Cerebellar dysfunction and its compensation in presymptomatic carriers of dominant ataxia genes

The dominant spinocerebellar ataxias (SCAs) are a clinically and genetically
heterogeneous group of degenerative cerebellar diseases. There are family
members of SCA patients who have been tested positive for a gene mutation but
who do not yet have any symptoms, which they are however prone to develop at
some point as the mutations are fully penetrant. These so-called presymptomatic
carriers offer a unique opportunity to study the early, subclinical stages of
cerebellar dysfunction, as well as the consequences and the compensation
thereof within the motor system.

This project has three separate but complementary research objectives. First,
to find out whether there is indeed evidence of subclinical cerebellar
dysfunction in these subjects, by specifically focusing on cerebellar motor
learning. Second, to investigate whether the presumed latently defective
cerebellum has already led to altered functional and structural coupling
between the cerebellum and the motor cortex in these subjects. Third, to
explore the compensatory mechanisms in these individuals that allow them to
circumvent their latent cerebellar motor disturbance.

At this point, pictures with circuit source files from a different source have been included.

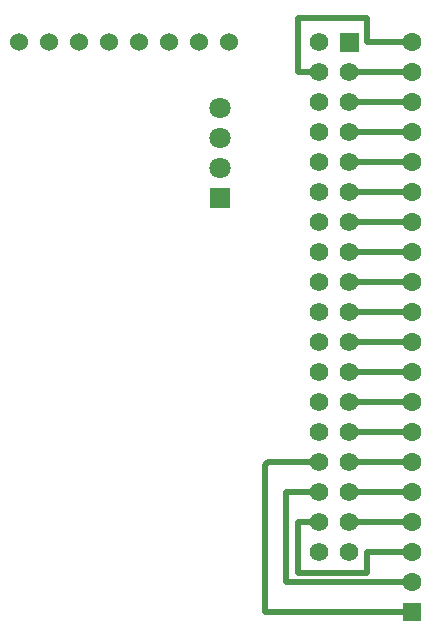
<source format=gbl>
G04 Layer: BottomLayer*
G04 EasyEDA v6.5.3, 2022-05-11 10:11:48*
G04 29087cc1c3554ec2a43a3509a864e302,be635ba5e1a24524a6f9dddda72dafc0,10*
G04 Gerber Generator version 0.2*
G04 Scale: 100 percent, Rotated: No, Reflected: No *
G04 Dimensions in millimeters *
G04 leading zeros omitted , absolute positions ,4 integer and 5 decimal *
%FSLAX45Y45*%
%MOMM*%

%ADD11C,0.5080*%
%ADD12C,1.5240*%
%ADD13C,1.5700*%
%ADD15R,1.8000X1.8000*%
%ADD16C,1.8000*%
%ADD17C,1.6000*%
%ADD18R,1.6000X1.6000*%

%LPD*%
D11*
X-83058000Y65532000D02*
G01*
X-82524600Y65532000D01*
X-83312000Y65532000D02*
G01*
X-83489800Y65532000D01*
X-83489800Y65989200D01*
X-82905600Y65989200D01*
X-82905600Y65786000D01*
X-82524600Y65786000D01*
X-83312000Y61976000D02*
G01*
X-83591400Y61976000D01*
X-83591400Y61214000D01*
X-82524600Y61214000D01*
X-83312000Y61722000D02*
G01*
X-83489800Y61722000D01*
X-83489800Y61290200D01*
X-82905600Y61290200D01*
X-82905600Y61468000D01*
X-82524600Y61468000D01*
X-83058000Y61722000D02*
G01*
X-82524600Y61722000D01*
X-83058000Y61976000D02*
G01*
X-82524600Y61976000D01*
X-83058000Y62230000D02*
G01*
X-82524600Y62230000D01*
X-83312000Y62230000D02*
G01*
X-83743800Y62230000D01*
X-83769200Y62204600D01*
X-83769200Y60960000D01*
X-82499200Y60960000D01*
X-83058000Y62484000D02*
G01*
X-82499200Y62484000D01*
X-83058000Y62738000D02*
G01*
X-82499200Y62738000D01*
X-83058000Y62992000D02*
G01*
X-82499200Y62992000D01*
X-83058000Y63246000D02*
G01*
X-82499200Y63246000D01*
X-83058000Y63500000D02*
G01*
X-82499200Y63500000D01*
X-83058000Y63754000D02*
G01*
X-82499200Y63754000D01*
X-83058000Y64008000D02*
G01*
X-82499200Y64008000D01*
X-83058000Y64262000D02*
G01*
X-82499200Y64262000D01*
X-83058000Y64516000D02*
G01*
X-82499200Y64516000D01*
X-83058000Y64770000D02*
G01*
X-82499200Y64770000D01*
X-83058000Y65024000D02*
G01*
X-82499200Y65024000D01*
X-83058000Y65278000D02*
G01*
X-82499200Y65278000D01*
D12*
G01*
X-84074000Y65786000D03*
G01*
X-84328000Y65786000D03*
G01*
X-84582000Y65786000D03*
G01*
X-84836000Y65786000D03*
G01*
X-85090000Y65786000D03*
G01*
X-85344000Y65786000D03*
G01*
X-85598000Y65786000D03*
G01*
X-85852000Y65786000D03*
D13*
G01*
X-83312000Y65786000D03*
G36*
X-82979488Y65864511D02*
G01*
X-83136511Y65864511D01*
X-83136511Y65707488D01*
X-82979488Y65707488D01*
G37*
G01*
X-83058000Y65532000D03*
G01*
X-83312000Y65532000D03*
G01*
X-83058000Y65278000D03*
G01*
X-83312000Y65278000D03*
G01*
X-83058000Y65024000D03*
G01*
X-83312000Y65024000D03*
G01*
X-83058000Y64770000D03*
G01*
X-83312000Y64770000D03*
G01*
X-83058000Y64516000D03*
G01*
X-83312000Y64516000D03*
G01*
X-83058000Y64262000D03*
G01*
X-83312000Y64262000D03*
G01*
X-83058000Y64008000D03*
G01*
X-83312000Y64008000D03*
G01*
X-83058000Y63754000D03*
G01*
X-83312000Y63754000D03*
G01*
X-83058000Y63500000D03*
G01*
X-83312000Y63500000D03*
G01*
X-83058000Y63246000D03*
G01*
X-83312000Y63246000D03*
G01*
X-83058000Y62992000D03*
G01*
X-83312000Y62992000D03*
G01*
X-83058000Y62738000D03*
G01*
X-83312000Y62738000D03*
G01*
X-83058000Y62484000D03*
G01*
X-83312000Y62484000D03*
G01*
X-83058000Y62230000D03*
G01*
X-83312000Y62230000D03*
G01*
X-83058000Y61976000D03*
G01*
X-83312000Y61976000D03*
G01*
X-83058000Y61722000D03*
G01*
X-83312000Y61722000D03*
G01*
X-83058000Y61468000D03*
G01*
X-83312000Y61468000D03*
D15*
G01*
X-84150200Y64465200D03*
D16*
G01*
X-84150200Y64719200D03*
G01*
X-84150200Y64973200D03*
G01*
X-84150200Y65227200D03*
D17*
G01*
X-82524600Y65786000D03*
G01*
X-82524600Y65532000D03*
G01*
X-82524600Y65278000D03*
G01*
X-82524600Y65024000D03*
G01*
X-82524600Y64770000D03*
G01*
X-82524600Y64516000D03*
G01*
X-82524600Y64262000D03*
G01*
X-82524600Y64008000D03*
G01*
X-82524600Y63754000D03*
G01*
X-82524600Y63500000D03*
G01*
X-82524600Y63246000D03*
G01*
X-82524600Y62992000D03*
G01*
X-82524600Y62738000D03*
G01*
X-82524600Y62484000D03*
G01*
X-82524600Y62230000D03*
G01*
X-82524600Y61976000D03*
G01*
X-82524600Y61722000D03*
G01*
X-82524600Y61468000D03*
G01*
X-82524600Y61214000D03*
D18*
G01*
X-82524600Y60960000D03*
M02*

</source>
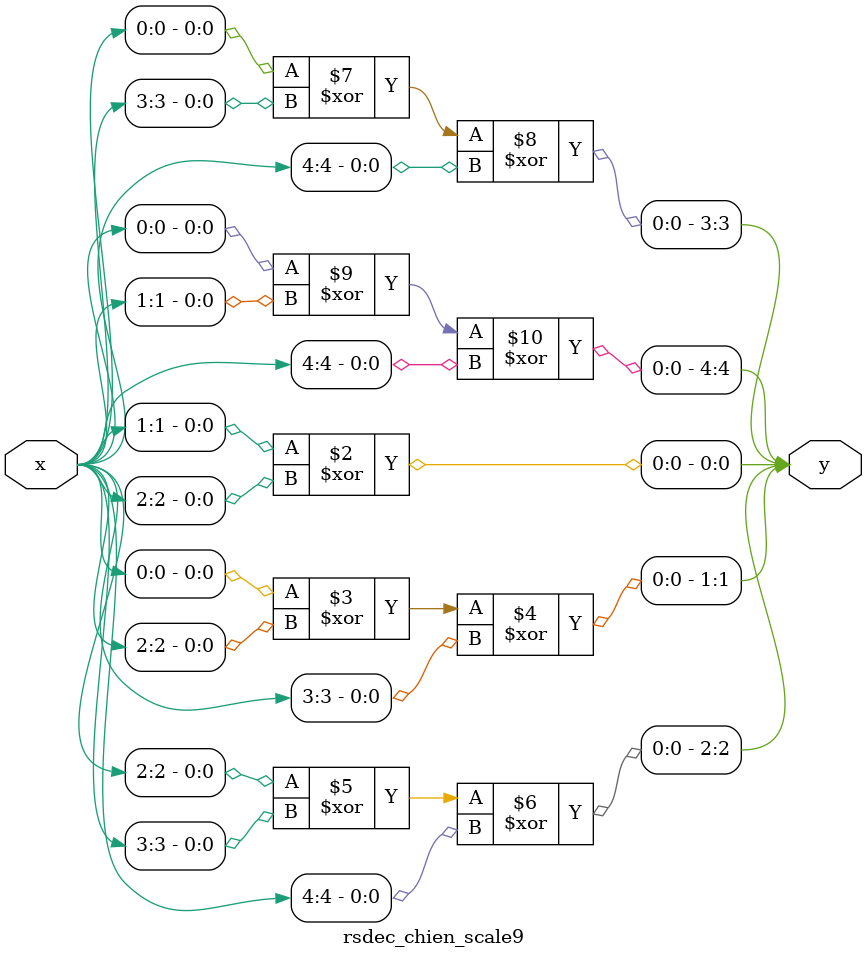
<source format=v>
module rsdec_chien_scale9 (y, x);
	input [4:0] x;
	output [4:0] y;
	reg [4:0] y;
	always @ (x)
	begin
		y[0] = x[1] ^ x[2];
		y[1] = x[0] ^ x[2] ^ x[3];
		y[2] = x[2] ^ x[3] ^ x[4];
		y[3] = x[0] ^ x[3] ^ x[4];
		y[4] = x[0] ^ x[1] ^ x[4];
	end
endmodule
</source>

Cross-sectional, observational study with a strong neurophysiological and
neuroimaging emphasis.

For objective 1:
Two implicit motor learning tasks will be used: 1) the classic and
well-established eye blink conditioning, and 2) the adaptation to a rather
novel, highly demanding gait task on a splitbelt treadmill, which forces the
cerebellum to adapt to a different speed for left and right leg.

For objective 2:
The functional coupling will be studied by using transcranial magnetic
stimulation to search for changes in motor cortex excitability and the
cerebellar modulation thereof. The structural integrity of the
cerebello-thalamo-cortical pathway will be quantified by means of diffusion
tensor imaging (DTI) MRI.

For objective 3:
This issue will be tackled by using a functional MRI paradigm that involves
motor imagery of gait, which is able to show which cerebral networks are
differentially engaged in gait control.

The participants will undergo several experiments, with a combined duration of
approximately 12 hours, spread out over three days. None of the experiments are
painful or invasive.

There is a small risk of a seizure during the transcranial magnetic stimulation
session, but this has been proven to be almost negligibly low over the recent
years. The more relevant issue to mention here is the scenario that the SCA
mutation carrier thinks that he/she is still unaffected, but that the clinical
examination reveals subtle signs, indicating that the disease has started. The
potential participants will repeatedly be reminded of this before consent is
obtained and also before the actual clinical examination. If someone
unexpectedly turns out to be symtomatic, he/she is offered to be follow-up in
our Ataxia outpatient clinic.

Still, investigating these subjects is of great importance. The results of this
project will give us new and unique fundamental insight into the
characteristics of a very early-stage cerebellar defect and the consequences
this has for a central pathway within the motor system. Also, understanding the
mechanisms that compensate for a dysfunctional cerebellum is essential when
starting to think about potential targets for neuromodulatory interventions.